Provided information —
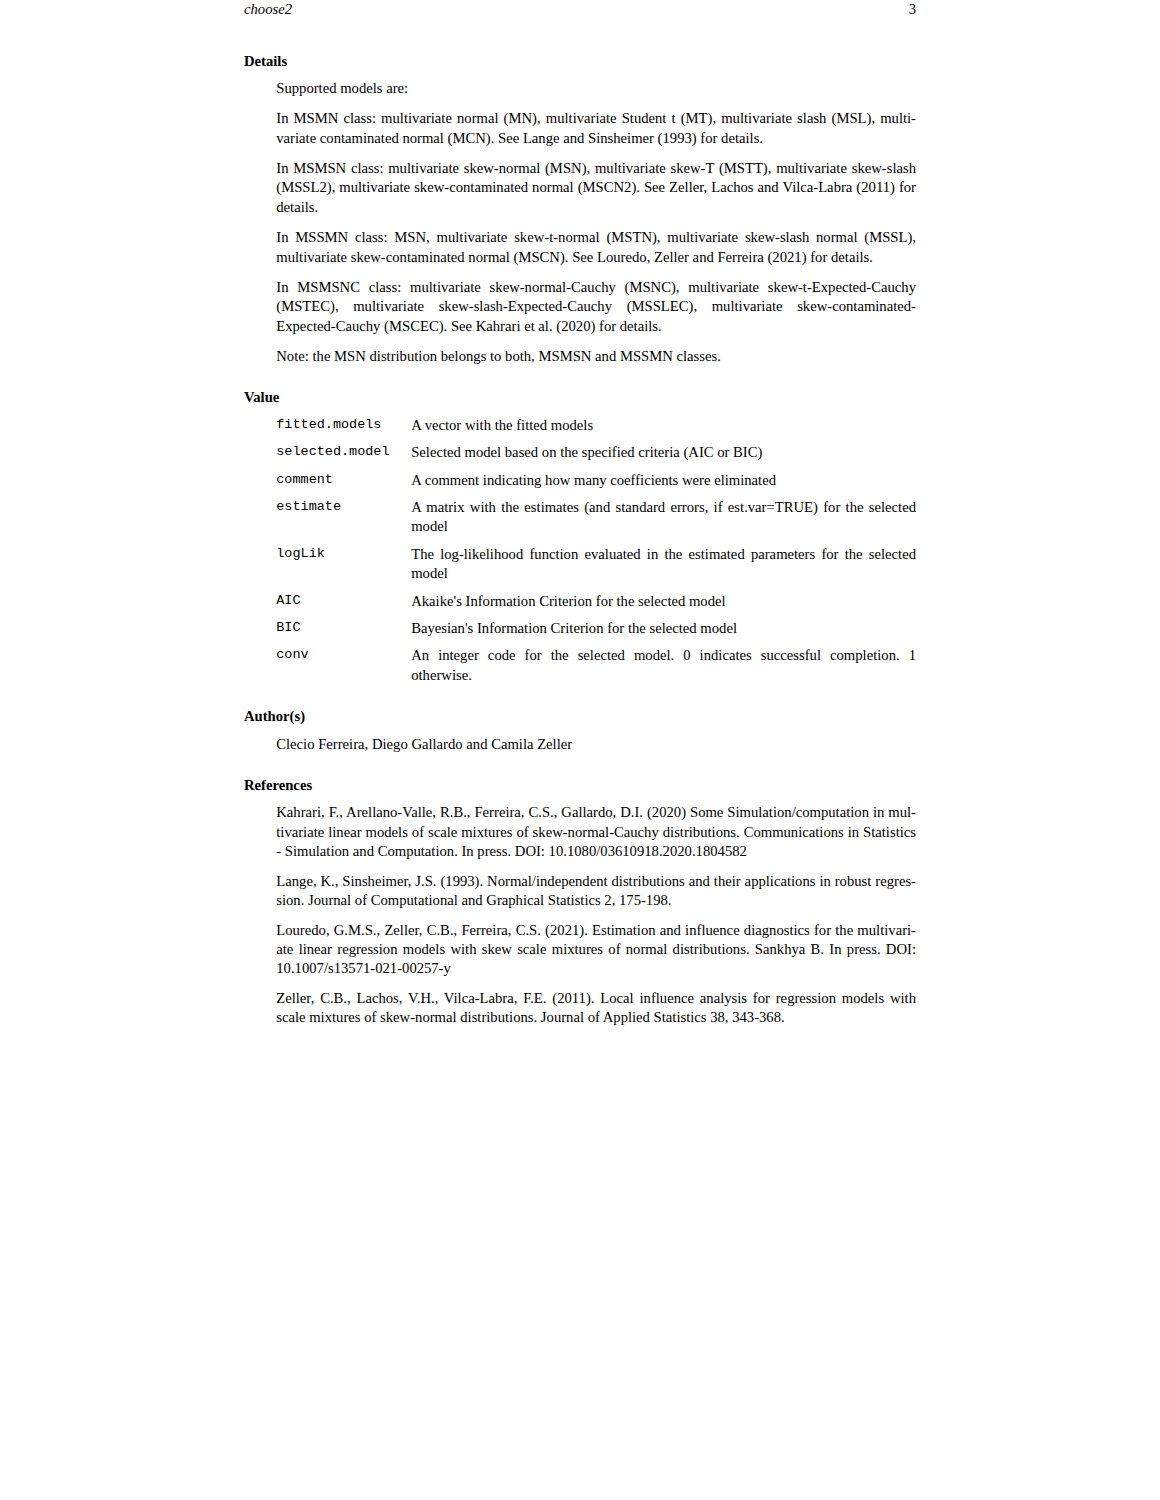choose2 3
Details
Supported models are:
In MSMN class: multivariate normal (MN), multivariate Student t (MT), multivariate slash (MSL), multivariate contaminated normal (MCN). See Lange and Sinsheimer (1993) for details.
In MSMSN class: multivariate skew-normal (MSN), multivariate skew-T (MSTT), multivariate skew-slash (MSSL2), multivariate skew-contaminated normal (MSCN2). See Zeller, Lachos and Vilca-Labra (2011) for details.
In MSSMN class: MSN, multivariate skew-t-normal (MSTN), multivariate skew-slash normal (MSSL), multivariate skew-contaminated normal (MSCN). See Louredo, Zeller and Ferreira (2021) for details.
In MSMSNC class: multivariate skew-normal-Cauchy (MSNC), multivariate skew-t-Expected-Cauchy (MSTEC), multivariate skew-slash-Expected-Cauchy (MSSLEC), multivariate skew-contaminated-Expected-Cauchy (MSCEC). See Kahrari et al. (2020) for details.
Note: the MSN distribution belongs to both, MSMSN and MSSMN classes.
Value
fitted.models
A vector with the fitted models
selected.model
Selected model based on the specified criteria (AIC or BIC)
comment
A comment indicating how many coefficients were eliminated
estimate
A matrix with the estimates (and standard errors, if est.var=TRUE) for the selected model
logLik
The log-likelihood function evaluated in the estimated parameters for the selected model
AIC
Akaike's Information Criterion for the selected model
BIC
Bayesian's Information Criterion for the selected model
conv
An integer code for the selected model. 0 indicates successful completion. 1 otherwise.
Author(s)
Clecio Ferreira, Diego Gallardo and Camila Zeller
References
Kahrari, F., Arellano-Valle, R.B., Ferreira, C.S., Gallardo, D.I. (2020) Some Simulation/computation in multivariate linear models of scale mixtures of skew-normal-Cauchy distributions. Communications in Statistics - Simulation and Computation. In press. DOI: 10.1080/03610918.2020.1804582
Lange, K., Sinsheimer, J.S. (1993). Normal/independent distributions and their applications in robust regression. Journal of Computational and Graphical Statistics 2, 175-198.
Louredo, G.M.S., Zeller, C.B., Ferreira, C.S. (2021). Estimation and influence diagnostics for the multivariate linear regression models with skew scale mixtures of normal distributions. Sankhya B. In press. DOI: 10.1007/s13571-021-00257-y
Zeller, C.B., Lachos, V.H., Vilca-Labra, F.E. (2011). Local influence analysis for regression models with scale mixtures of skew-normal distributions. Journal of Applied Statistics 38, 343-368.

Task instructions — A verbatim copy of every entry is wanted; the pictures stay out of it.

Answer space —
choose2 3
Details
Supported models are:
In MSMN class: multivariate normal (MN), multivariate Student t (MT), multivariate slash (MSL), multivariate contaminated normal (MCN). See Lange and Sinsheimer (1993) for details.
In MSMSN class: multivariate skew-normal (MSN), multivariate skew-T (MSTT), multivariate skew-slash (MSSL2), multivariate skew-contaminated normal (MSCN2). See Zeller, Lachos and Vilca-Labra (2011) for details.
In MSSMN class: MSN, multivariate skew-t-normal (MSTN), multivariate skew-slash normal (MSSL), multivariate skew-contaminated normal (MSCN). See Louredo, Zeller and Ferreira (2021) for details.
In MSMSNC class: multivariate skew-normal-Cauchy (MSNC), multivariate skew-t-Expected-Cauchy (MSTEC), multivariate skew-slash-Expected-Cauchy (MSSLEC), multivariate skew-contaminated-Expected-Cauchy (MSCEC). See Kahrari et al. (2020) for details.
Note: the MSN distribution belongs to both, MSMSN and MSSMN classes.
Value
fitted.models
A vector with the fitted models
selected.model
Selected model based on the specified criteria (AIC or BIC)
comment
A comment indicating how many coefficients were eliminated
estimate
A matrix with the estimates (and standard errors, if est.var=TRUE) for the selected model
logLik
The log-likelihood function evaluated in the estimated parameters for the selected model
AIC
Akaike's Information Criterion for the selected model
BIC
Bayesian's Information Criterion for the selected model
conv
An integer code for the selected model. 0 indicates successful completion. 1 otherwise.
Author(s)
Clecio Ferreira, Diego Gallardo and Camila Zeller
References
Kahrari, F., Arellano-Valle, R.B., Ferreira, C.S., Gallardo, D.I. (2020) Some Simulation/computation in multivariate linear models of scale mixtures of skew-normal-Cauchy distributions. Communications in Statistics - Simulation and Computation. In press. DOI: 10.1080/03610918.2020.1804582
Lange, K., Sinsheimer, J.S. (1993). Normal/independent distributions and their applications in robust regression. Journal of Computational and Graphical Statistics 2, 175-198.
Louredo, G.M.S., Zeller, C.B., Ferreira, C.S. (2021). Estimation and influence diagnostics for the multivariate linear regression models with skew scale mixtures of normal distributions. Sankhya B. In press. DOI: 10.1007/s13571-021-00257-y
Zeller, C.B., Lachos, V.H., Vilca-Labra, F.E. (2011). Local influence analysis for regression models with scale mixtures of skew-normal distributions. Journal of Applied Statistics 38, 343-368.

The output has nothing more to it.